President Donald Trump has announced that the US formally recognises Jerusalem as the capital of Israel and will begin the process of moving its embassy to the city, breaking with decades of US policy.

“I have determined that it is time to officially recognise Jerusalem as the capital of Israel,” Trump said in a televised speech on Wednesday.

WHY?

Trump plans to announce tomorrow that the US embassy to Israel is being moved to Jerusalem.

Donald Trump appeared on the verge of formally recognising Jerusalem as the “capital of Israel”, in a move that would upend decades of US presidential diplomacy and could trigger unrest across the Middle East.

WHY? No country on Earth has their embassy in Jerusalem. It’s recognized as very delicate bit of diplomacy — all the Islamic nations, including both Iran and Saudi Arabia, are united in their condemnation of such a move, and it would be nothing but a pointless provocation.

Mustafa Barghouti, a member of the Palestinian legislative council, called the planned relocation “a very reckless and dangerous act from the side of the US president”.

Speaking from Ramallah, he told Al Jazeera that such a move would not “take into consideration what it means to 1.6 billion Muslims, to 2.2 billion Christians, and to 360 million Arabs”.

“It will create a very serious reaction and destabilise the region – and definitely destabilise the situation in Palestine itself,” he added.

“If President Trump proceeds with moving the embassy, he will be killing completely any future American role in any future peace process.”

It gains us nothing to move the embassy, but it will inflame the region and trigger more violence.

It’s almost as if he’s looking for a magic switch he could flip to generate international incidents to distract from the corruption and criminality he’s fomenting at home.

Gilded Ages are not times of human flourishing

Jeff Bezos, Warren Buffett and Bill Gates are, together, richer than the half of the population of the United States. Bezos was the fortunate recipient of an abrupt surge in the value of Amazon stock that has given him a net worth of over 100 billion dollars. Which makes this comment particularly appropriate:

One of the best soundbites I’ve heard about modern economics is (paraphrased)) “It’s not possible to earn a billion dollars. It is possible to steal a billion dollars.”

There is nobody smart enough, hardworking enough, trained enough and dedicated enough to earn a billion dollars without leveraging corrupt systems and exploiting people.

The poverty threshold in America is $11,490 for one person. If someone has a billion dollars, that is 87,032 times the poverty line.

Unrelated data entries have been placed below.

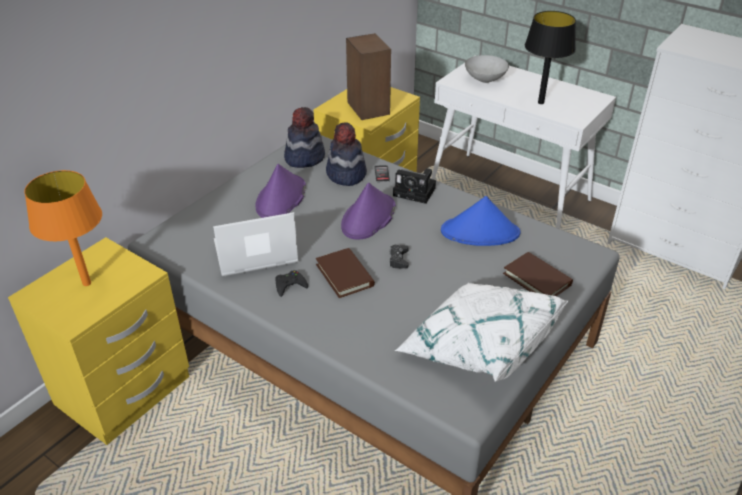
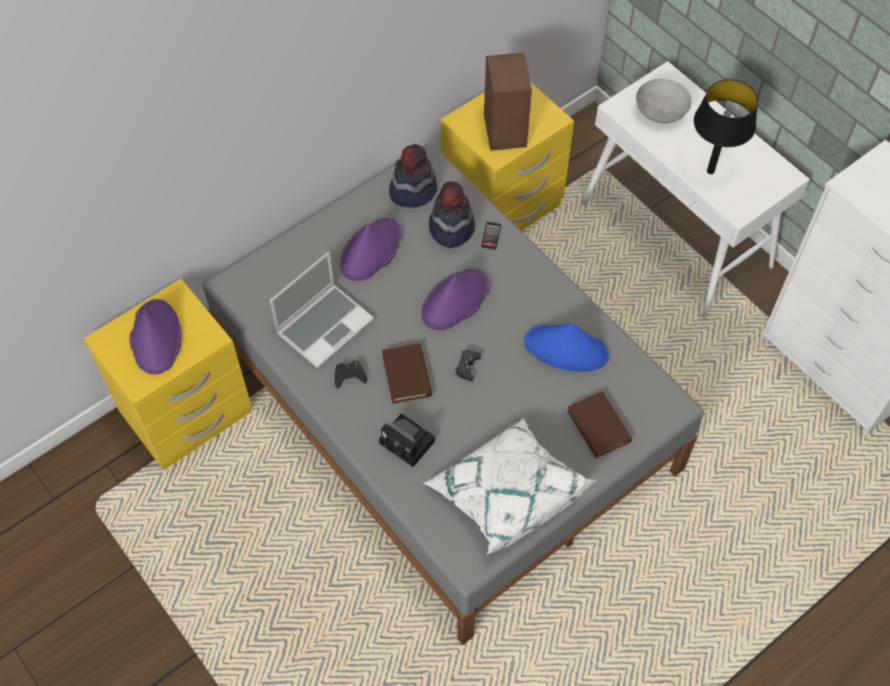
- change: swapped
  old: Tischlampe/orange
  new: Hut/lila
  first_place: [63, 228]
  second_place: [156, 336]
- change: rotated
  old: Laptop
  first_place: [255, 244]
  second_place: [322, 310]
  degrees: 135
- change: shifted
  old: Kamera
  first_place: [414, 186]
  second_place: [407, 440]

It’s possible for someone to be twice as smart as another worker. It’s possible for them to be four or five times as hardworking. It’s possible for one person to have ten times the training of another person. So if you have one person that is half as smart, a fifth as hardworking, and a tenth as trained, they should reasonably earn one percent of the other. That’s the very outside figure. But anyone who takes in more than a million dollars per year did not earn that, they stole it. They found a vulnerable system to exploit or they found a group of people to cheat. Maybe they did it legally. Maybe they paid someone to make it legal to do that. It happens. But “earn”? Actually -deserving- that much money because of their merits and efforts? No.

I don’t mind some inequities in wealth — I buy into capitalism just enough to think that a motivating reward system for human behavior is a good thing — but we’re well beyond what is fair or reasonable. I can live with some people making a million dollars a year, but only if we’re also making sure that no one has to live in rank poverty. But someone “earning” billions while huge numbers can barely keep food on the table, can’t afford rent, can’t go to a doctor when they need to, and their children have no opportunities for a good education…that is an obscenity.